The C-terminal tails of NR1 and NR2 are not required for PKC potentiation. (A) Responses of NR1₁₀₀/NR2A, NR1(ΔC)/NR2A, NR1₁₀₀/NR2A(ΔC), and NR1(ΔC)/NR2A(ΔC) receptors in Ba²⁺ and Ca²⁺ Ringer's solution before and after TPA treatment.

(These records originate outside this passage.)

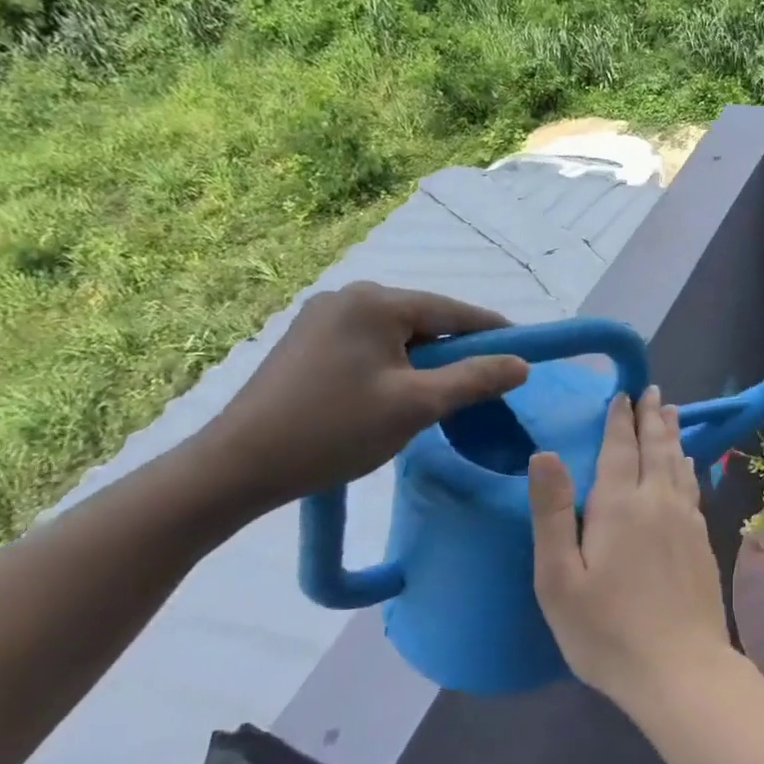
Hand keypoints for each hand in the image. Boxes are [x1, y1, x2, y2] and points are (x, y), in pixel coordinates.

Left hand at [198, 283, 528, 513]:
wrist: (237, 467)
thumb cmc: (334, 431)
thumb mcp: (416, 406)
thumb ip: (475, 380)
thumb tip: (522, 364)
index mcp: (375, 302)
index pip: (453, 311)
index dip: (494, 332)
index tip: (526, 351)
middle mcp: (348, 297)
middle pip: (424, 321)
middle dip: (454, 352)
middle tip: (480, 388)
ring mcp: (322, 317)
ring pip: (397, 336)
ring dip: (423, 362)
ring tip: (435, 399)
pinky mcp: (306, 341)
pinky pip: (369, 345)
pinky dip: (393, 366)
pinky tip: (393, 396)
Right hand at [529, 388, 732, 710]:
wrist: (680, 669)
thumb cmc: (606, 630)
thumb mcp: (559, 578)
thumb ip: (552, 512)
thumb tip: (544, 453)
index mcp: (619, 505)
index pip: (619, 448)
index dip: (619, 420)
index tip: (622, 394)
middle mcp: (657, 501)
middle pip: (655, 448)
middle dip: (651, 417)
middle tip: (652, 391)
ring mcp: (686, 520)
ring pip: (679, 464)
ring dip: (673, 435)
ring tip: (671, 413)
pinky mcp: (703, 542)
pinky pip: (693, 487)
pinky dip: (688, 467)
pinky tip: (689, 466)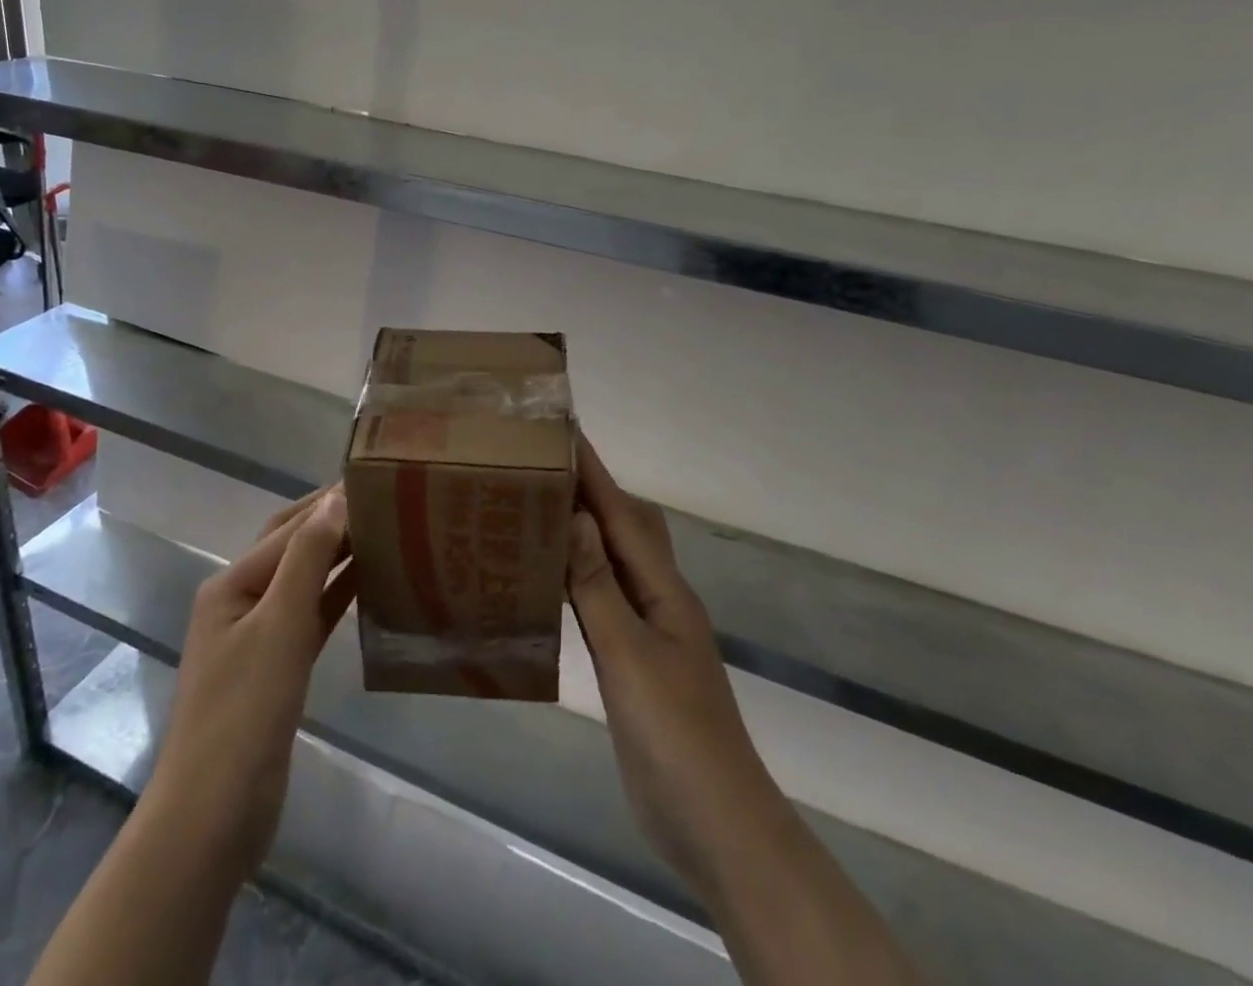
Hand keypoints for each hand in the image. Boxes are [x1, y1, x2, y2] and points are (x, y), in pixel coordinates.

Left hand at [149, 483, 354, 879]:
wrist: (214, 817)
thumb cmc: (243, 713)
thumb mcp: (279, 625)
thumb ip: (308, 559)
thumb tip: (335, 498)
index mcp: (233, 583)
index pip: (289, 526)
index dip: (330, 502)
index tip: (375, 479)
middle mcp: (242, 600)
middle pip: (293, 546)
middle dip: (333, 520)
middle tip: (385, 499)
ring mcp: (258, 635)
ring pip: (305, 580)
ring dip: (339, 555)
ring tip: (386, 531)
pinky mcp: (277, 667)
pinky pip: (312, 616)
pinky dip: (338, 595)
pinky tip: (370, 583)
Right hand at [566, 436, 779, 907]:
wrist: (714, 824)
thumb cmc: (676, 736)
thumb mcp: (630, 658)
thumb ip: (599, 588)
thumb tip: (577, 516)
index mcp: (664, 589)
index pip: (622, 515)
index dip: (593, 470)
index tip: (564, 429)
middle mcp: (657, 598)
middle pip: (625, 527)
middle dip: (590, 489)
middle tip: (542, 464)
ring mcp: (648, 630)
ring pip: (613, 561)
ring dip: (583, 530)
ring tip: (538, 508)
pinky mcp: (633, 659)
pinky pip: (602, 599)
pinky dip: (577, 577)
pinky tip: (549, 581)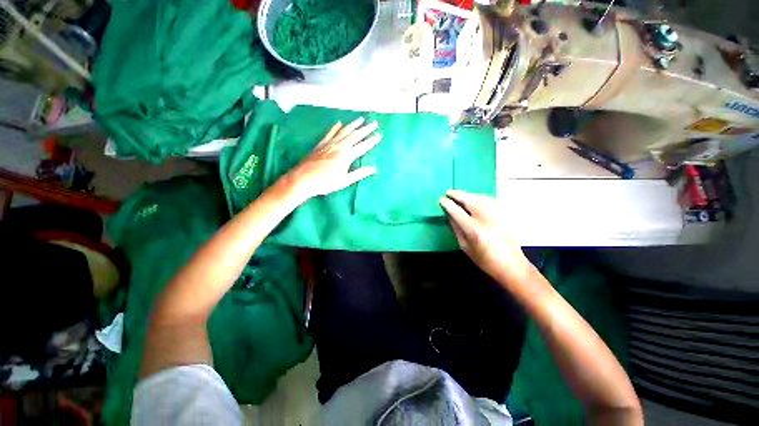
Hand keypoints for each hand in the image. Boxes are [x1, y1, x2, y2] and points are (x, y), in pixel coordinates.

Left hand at [285, 117, 381, 200]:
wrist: (303, 179)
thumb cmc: (325, 183)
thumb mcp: (345, 181)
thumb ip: (359, 173)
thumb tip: (373, 169)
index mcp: (346, 156)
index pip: (362, 146)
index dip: (372, 141)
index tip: (379, 135)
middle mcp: (339, 146)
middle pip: (355, 135)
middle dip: (366, 129)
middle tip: (374, 123)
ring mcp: (329, 143)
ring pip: (343, 131)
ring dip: (353, 125)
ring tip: (360, 119)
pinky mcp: (321, 144)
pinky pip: (330, 133)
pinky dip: (336, 127)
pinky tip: (339, 123)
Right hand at [439, 190, 532, 283]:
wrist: (512, 266)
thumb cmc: (485, 261)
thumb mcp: (465, 247)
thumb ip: (456, 229)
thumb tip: (449, 215)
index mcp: (475, 231)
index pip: (457, 212)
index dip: (448, 204)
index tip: (441, 199)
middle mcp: (486, 220)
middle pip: (470, 200)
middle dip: (458, 195)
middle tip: (448, 192)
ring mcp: (497, 216)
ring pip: (480, 198)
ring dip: (468, 194)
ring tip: (459, 194)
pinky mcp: (504, 215)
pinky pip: (489, 200)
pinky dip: (479, 197)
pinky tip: (474, 198)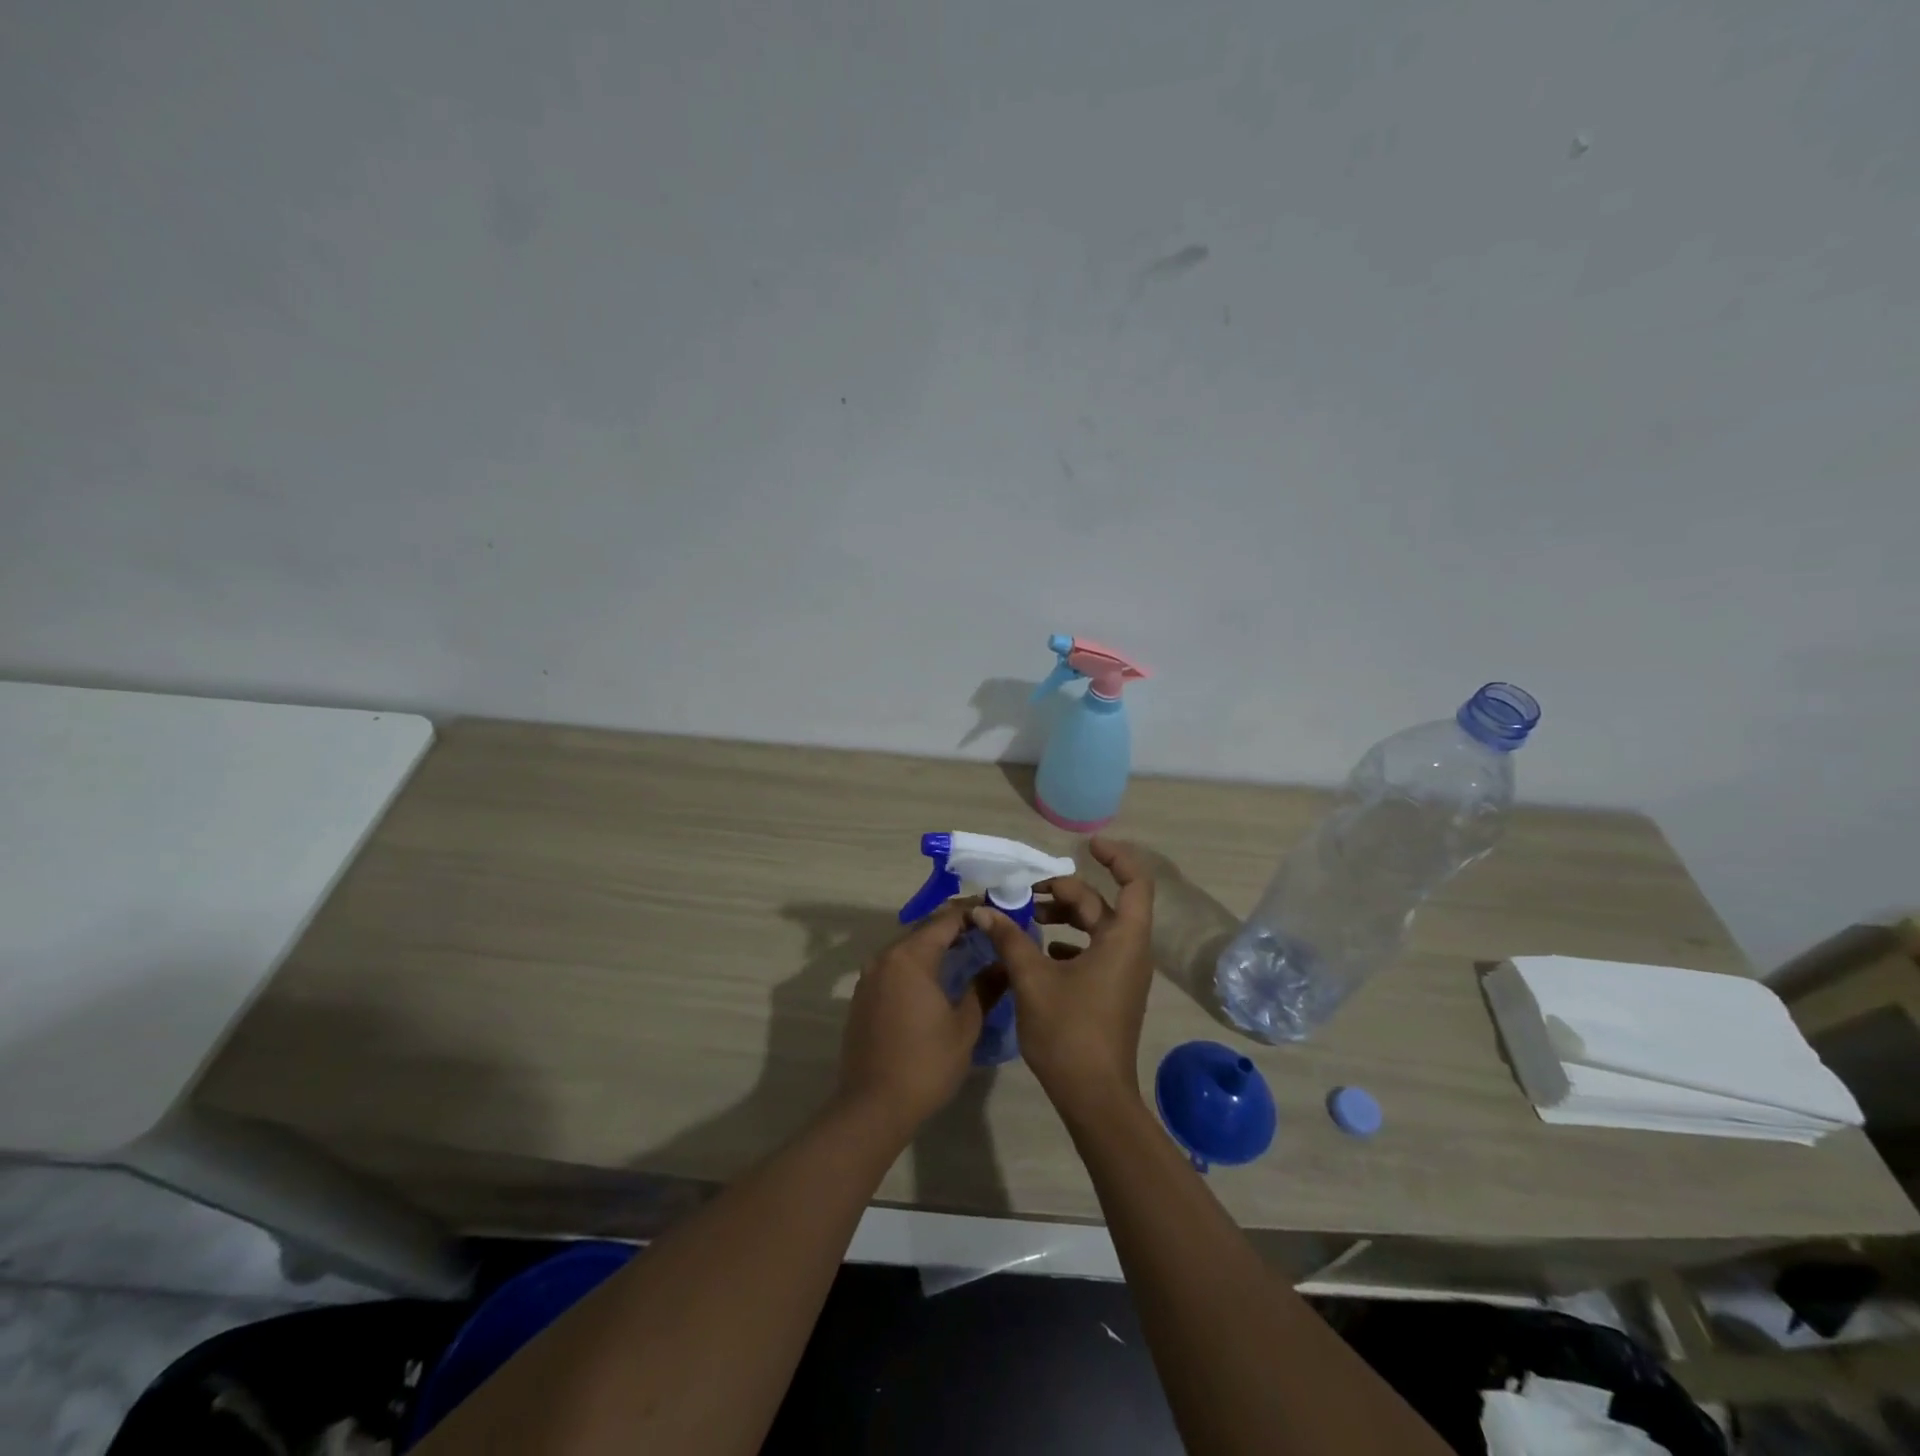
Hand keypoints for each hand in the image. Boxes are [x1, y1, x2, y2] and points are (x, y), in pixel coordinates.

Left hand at [834, 903, 997, 1138]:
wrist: (873, 1106)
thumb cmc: (926, 1064)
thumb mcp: (965, 1026)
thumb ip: (985, 988)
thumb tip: (1004, 964)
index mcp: (910, 957)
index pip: (946, 920)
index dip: (972, 913)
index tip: (997, 912)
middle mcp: (885, 957)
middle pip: (924, 930)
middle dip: (954, 928)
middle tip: (987, 932)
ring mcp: (869, 977)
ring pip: (907, 948)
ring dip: (934, 947)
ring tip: (967, 953)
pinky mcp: (863, 996)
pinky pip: (894, 968)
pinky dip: (916, 966)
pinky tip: (937, 980)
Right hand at [969, 836, 1155, 1122]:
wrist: (1094, 1097)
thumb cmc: (1069, 1032)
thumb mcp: (1033, 979)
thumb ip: (1009, 938)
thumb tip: (982, 910)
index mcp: (1123, 940)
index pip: (1135, 882)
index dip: (1116, 857)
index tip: (1088, 845)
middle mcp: (1129, 950)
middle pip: (1101, 904)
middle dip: (1064, 892)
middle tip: (1023, 893)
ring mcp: (1122, 973)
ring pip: (1095, 928)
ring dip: (1063, 917)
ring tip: (1026, 917)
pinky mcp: (1111, 991)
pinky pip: (1092, 951)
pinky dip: (1068, 942)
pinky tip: (1038, 950)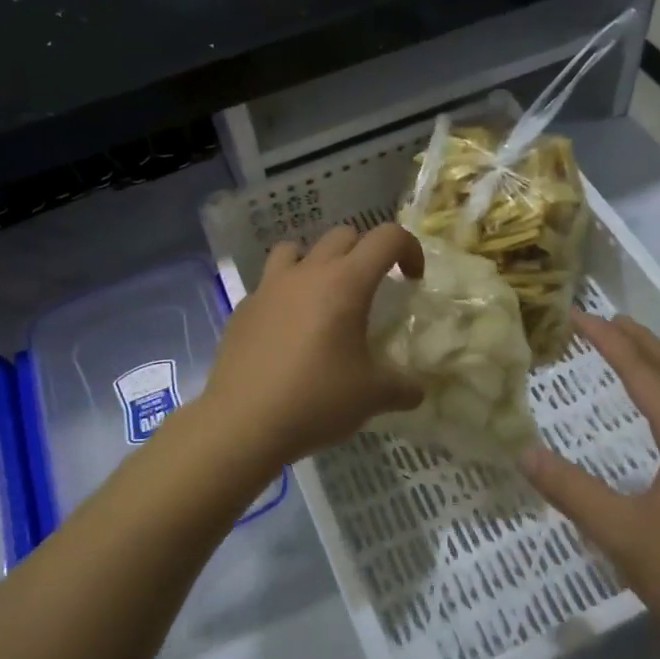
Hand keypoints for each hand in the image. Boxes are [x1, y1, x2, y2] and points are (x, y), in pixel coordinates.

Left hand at [201, 224, 425, 472]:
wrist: (242, 423)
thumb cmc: (316, 400)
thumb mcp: (372, 397)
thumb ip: (402, 387)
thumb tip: (416, 390)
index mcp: (345, 283)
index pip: (387, 237)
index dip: (409, 249)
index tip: (412, 281)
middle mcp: (307, 273)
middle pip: (343, 235)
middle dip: (365, 253)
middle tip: (372, 290)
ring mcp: (269, 287)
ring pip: (297, 249)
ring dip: (318, 262)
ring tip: (323, 297)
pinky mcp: (244, 308)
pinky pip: (269, 284)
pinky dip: (285, 294)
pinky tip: (288, 331)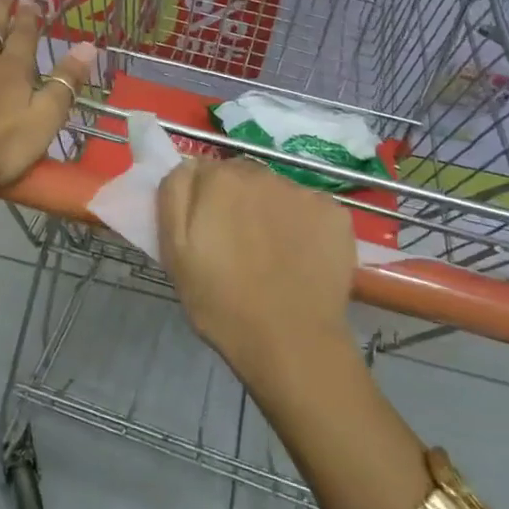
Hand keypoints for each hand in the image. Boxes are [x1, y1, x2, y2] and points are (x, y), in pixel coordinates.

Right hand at [157, 158, 357, 386]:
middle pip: (242, 177)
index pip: (203, 171)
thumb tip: (189, 166)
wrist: (290, 342)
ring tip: (271, 254)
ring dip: (270, 211)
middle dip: (236, 201)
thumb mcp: (174, 251)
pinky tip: (301, 257)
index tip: (206, 230)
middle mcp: (262, 173)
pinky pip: (310, 209)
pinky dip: (304, 225)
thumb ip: (174, 195)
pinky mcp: (335, 214)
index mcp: (219, 179)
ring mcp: (303, 192)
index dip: (202, 200)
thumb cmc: (221, 301)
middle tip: (236, 244)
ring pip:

Responses of NR1(ΔC)/NR2A receptors were larger in Ca²⁺ than in Ba²⁺ Ringer's solution and increased during agonist application. Basal currents of NR1/NR2A(ΔC)and NR1(ΔC)/NR2A(ΔC) receptors were small relative to those of wild-type receptors. (B) Mean PKC potentiation of mutant and wild-type receptors illustrated in A and of NR1₁₀₀(ΔC2′)/NR2A receptors. NR1(ΔC)/NR2A receptors showed significantly less potentiation than did wild-type NR1₁₀₀/NR2A receptors (which contain the C0 region and C2′ splice cassette) in Ca²⁺ Ringer's solution (P < 0.001) but did not differ significantly in Ba²⁺ Ringer's solution. The apparent reduction in the degree of potentiation could be accounted for by the larger basal current of the truncation mutant. NR1(ΔC)/NR2A receptors showed less potentiation than did NR1₁₀₀(ΔC2′)/NR2A receptors (which contain the C0 region) in Ca²⁺ (P < 0.001) and Ba²⁺ Ringer's solution (P < 0.01). Potentiation of NR1₁₀₀/NR2A(ΔC) receptors did not differ significantly from that of wild-type receptors. The double-truncation mutant NR1(ΔC)/NR2A(ΔC) showed significantly less PKC potentiation that did either single truncation mutant [P < 0.01 vs. NR1(ΔC)/NR2A and vs. NR1₁₀₀/NR2A(ΔC)]. PKC potentiated responses of NR1₁₀₀/NR2A, NR1(ΔC)/NR2A, NR1₁₀₀/NR2A(ΔC), NR1(ΔC)/NR2A(ΔC), and NR1(ΔC2′)/NR2A receptors to 9.9 ± 0.6 (n = 24), 5.1 ± 0.5 (n = 16), 9.1 ± 0.9 (n = 7), 3.9 ± 0.5 (n = 6), and 11.8 ± 0.1.3 (n = 10) times control in Ca²⁺ and to 5.5 ± 0.5 (n = 19), 6.2 ± 0.7 (n = 11), 7.2 ± 1.1 (n = 7), 2.8 ± 0.4 (n = 6), and 10.8 ± 1.1 (n = 10) times control in Ba²⁺ Ringer's solution. ***, P < 0.001; **, P < 0.01; *, P < 0.05.